**About this task**
Pictures are not repeated. Every line from the beginning of the entries through the one with "# WITHOUT WARRANTIES" is restated exactly.

**Records for the task**
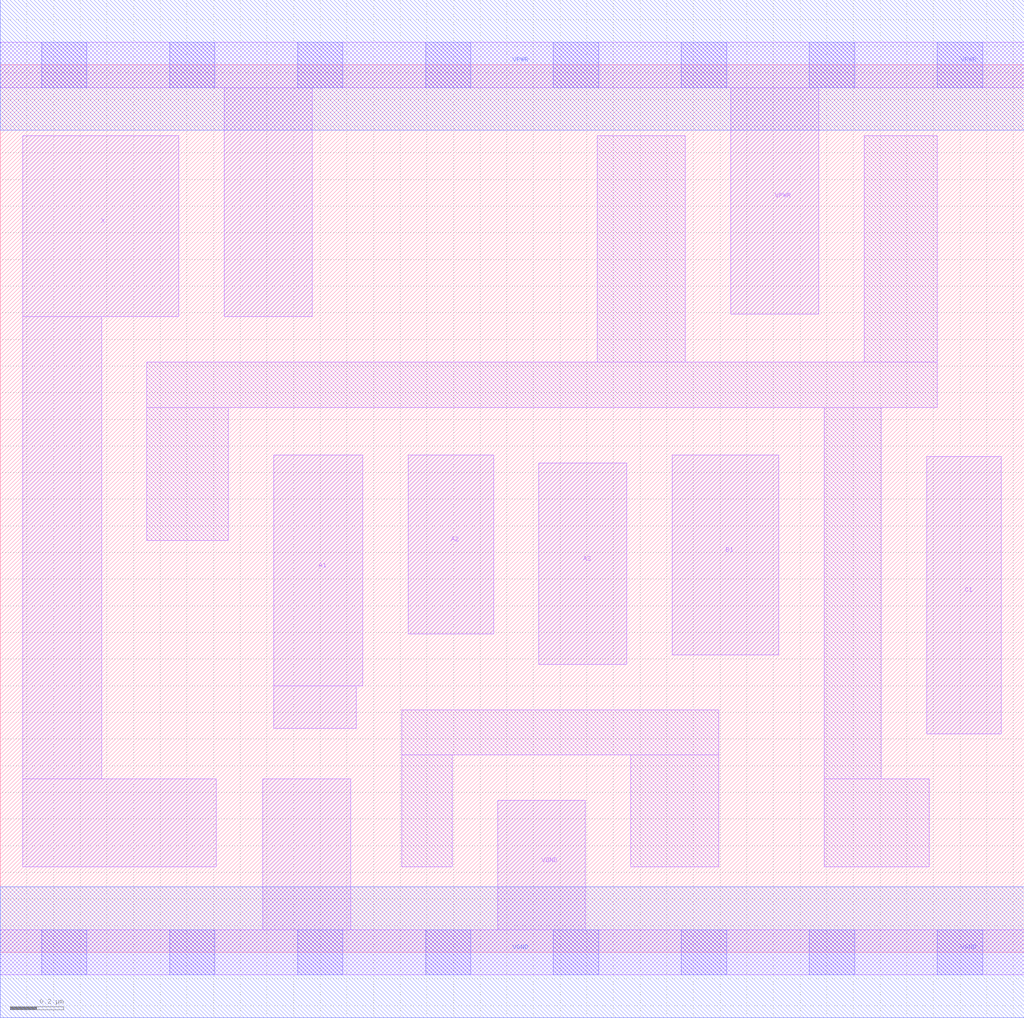
<source format=lef>
# Copyright 2020 The SkyWater PDK Authors
#
# Licensed under the Apache License, Version 2.0 (the "License");
# you may not use this file except in compliance with the License.
# You may obtain a copy of the License at
#
#     https://www.apache.org/licenses/LICENSE-2.0
#
# Unless required by applicable law or agreed to in writing, software
# distributed under the License is distributed on an "AS IS" BASIS,
# WITHOUT WARRANTIES OR CONDITIONS OF ANY KIND, either express or implied.
# See the License for the specific language governing permissions and
# limitations under the License.
#
# SPDX-License-Identifier: Apache-2.0

VERSION 5.7 ;
  NAMESCASESENSITIVE ON ;
  NOWIREEXTENSIONATPIN ON ;
  DIVIDERCHAR "/" ;
  BUSBITCHARS "[]" ;
UNITS
  DATABASE MICRONS 200 ;
END UNITS
MACRO sky130_fd_sc_lp__o311a_0
  CLASS CORE ;
  SOURCE USER ;
  FOREIGN sky130_fd_sc_lp__o311a_0 ;
  ORIGIN  0.000000  0.000000 ;
  SIZE  3.840000 BY  3.330000 ;
  SYMMETRY X Y R90 ;
  SITE unit ;
  PIN A1
    ANTENNAGATEAREA  0.159000 ;
    DIRECTION INPUT ;
    USE SIGNAL ;
    PORT
      LAYER li1 ;
        RECT 1.025000 0.840000 1.335000 1.000000 ;
        RECT 1.025000 1.000000 1.360000 1.865000 ;
    END
  END A1
  PIN A2
    ANTENNAGATEAREA  0.159000 ;
    DIRECTION INPUT ;
    USE SIGNAL ;
    PORT
      LAYER li1 ;
        RECT 1.530000 1.195000 1.850000 1.865000 ;
    END
  END A2
  PIN A3
    ANTENNAGATEAREA  0.159000 ;
    DIRECTION INPUT ;
    USE SIGNAL ;
    PORT
      LAYER li1 ;
        RECT 2.020000 1.080000 2.350000 1.835000 ;
    END
  END A3
  PIN B1
    ANTENNAGATEAREA  0.159000 ;
    DIRECTION INPUT ;
    USE SIGNAL ;
    PORT
      LAYER li1 ;
        RECT 2.520000 1.115000 2.920000 1.865000 ;
    END
  END B1
  PIN C1
    ANTENNAGATEAREA  0.159000 ;
    DIRECTION INPUT ;
    USE SIGNAL ;
    PORT
      LAYER li1 ;
        RECT 3.475000 0.820000 3.755000 1.860000 ;
    END
  END C1
  PIN X
    ANTENNADIFFAREA  0.423700 ;
    DIRECTION OUTPUT ;
    USE SIGNAL ;
    PORT
      LAYER li1 ;
        RECT 0.085000 0.320000 0.810000 0.650000 ;
        RECT 0.085000 0.650000 0.380000 2.385000 ;
        RECT 0.085000 2.385000 0.670000 3.065000 ;
    END
  END X
  PIN VGND
    DIRECTION INOUT ;
    USE GROUND ;
    PORT
      LAYER li1 ;
        RECT 0.000000 -0.085000 3.840000 0.085000 ;
        RECT 0.985000  0.085000 1.315000 0.650000 ;
        RECT 1.865000  0.085000 2.195000 0.570000 ;
      LAYER mcon ;
        RECT 0.155000 -0.085000 0.325000 0.085000 ;
        RECT 0.635000 -0.085000 0.805000 0.085000 ;
        RECT 1.115000 -0.085000 1.285000 0.085000 ;
        RECT 1.595000 -0.085000 1.765000 0.085000 ;
        RECT 2.075000 -0.085000 2.245000 0.085000 ;
        RECT 2.555000 -0.085000 2.725000 0.085000 ;
        RECT 3.035000 -0.085000 3.205000 0.085000 ;
        RECT 3.515000 -0.085000 3.685000 0.085000 ;
      LAYER met1 ;
        RECT 0.000000 -0.245000 3.840000 0.245000 ;
    END
  END VGND
  PIN VPWR
    DIRECTION INOUT ;
    USE POWER ;
    PORT
      LAYER li1 ;
        RECT 0.000000 3.245000 3.840000 3.415000 ;
        RECT 0.840000 2.385000 1.170000 3.245000 ;
        RECT 2.740000 2.395000 3.070000 3.245000 ;
      LAYER mcon ;
        RECT 0.155000 3.245000 0.325000 3.415000 ;
        RECT 0.635000 3.245000 0.805000 3.415000 ;
        RECT 1.115000 3.245000 1.285000 3.415000 ;
        RECT 1.595000 3.245000 1.765000 3.415000 ;
        RECT 2.075000 3.245000 2.245000 3.415000 ;
        RECT 2.555000 3.245000 2.725000 3.415000 ;
        RECT 3.035000 3.245000 3.205000 3.415000 ;
        RECT 3.515000 3.245000 3.685000 3.415000 ;
      LAYER met1 ;
        RECT 0.000000 3.085000 3.840000 3.575000 ;
    END
  END VPWR
  OBS
    LAYER li1 ;
      RECT 0.550000 1.545000 0.855000 2.045000 ;
      RECT 0.550000 2.045000 3.515000 2.215000 ;
      RECT 1.505000 0.320000 1.695000 0.740000 ;
      RECT 1.505000 0.740000 2.695000 0.910000 ;
      RECT 2.240000 2.215000 2.570000 3.065000 ;
      RECT 2.365000 0.320000 2.695000 0.740000 ;
      RECT 3.090000 0.320000 3.485000 0.650000 ;
      RECT 3.090000 0.650000 3.305000 2.045000 ;
      RECT 3.240000 2.215000 3.515000 3.065000 ;
  END
END sky130_fd_sc_lp__o311a_0

</source>
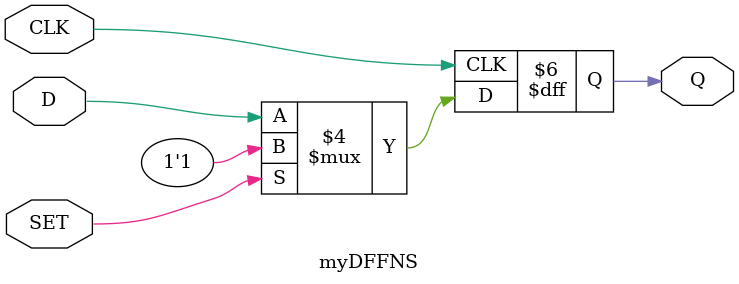
<source format=v>
module myDFFNS (output reg Q, input D, CLK, SET);
	parameter [0:0] INIT = 1'b1;
	initial Q = INIT;
	always @(negedge CLK) begin
		if (SET)
			Q <= 1'b1;
		else
			Q <= D;
	end
endmodule
</source>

**Exercise answer**
<source format=lef>
# Copyright 2020 The SkyWater PDK Authors
#
# Licensed under the Apache License, Version 2.0 (the "License");
# you may not use this file except in compliance with the License.
# You may obtain a copy of the License at
#
#     https://www.apache.org/licenses/LICENSE-2.0
#
# Unless required by applicable law or agreed to in writing, software
# distributed under the License is distributed on an "AS IS" BASIS,
# WITHOUT WARRANTIES OR CONDITIONS OF ANY KIND, either express or implied.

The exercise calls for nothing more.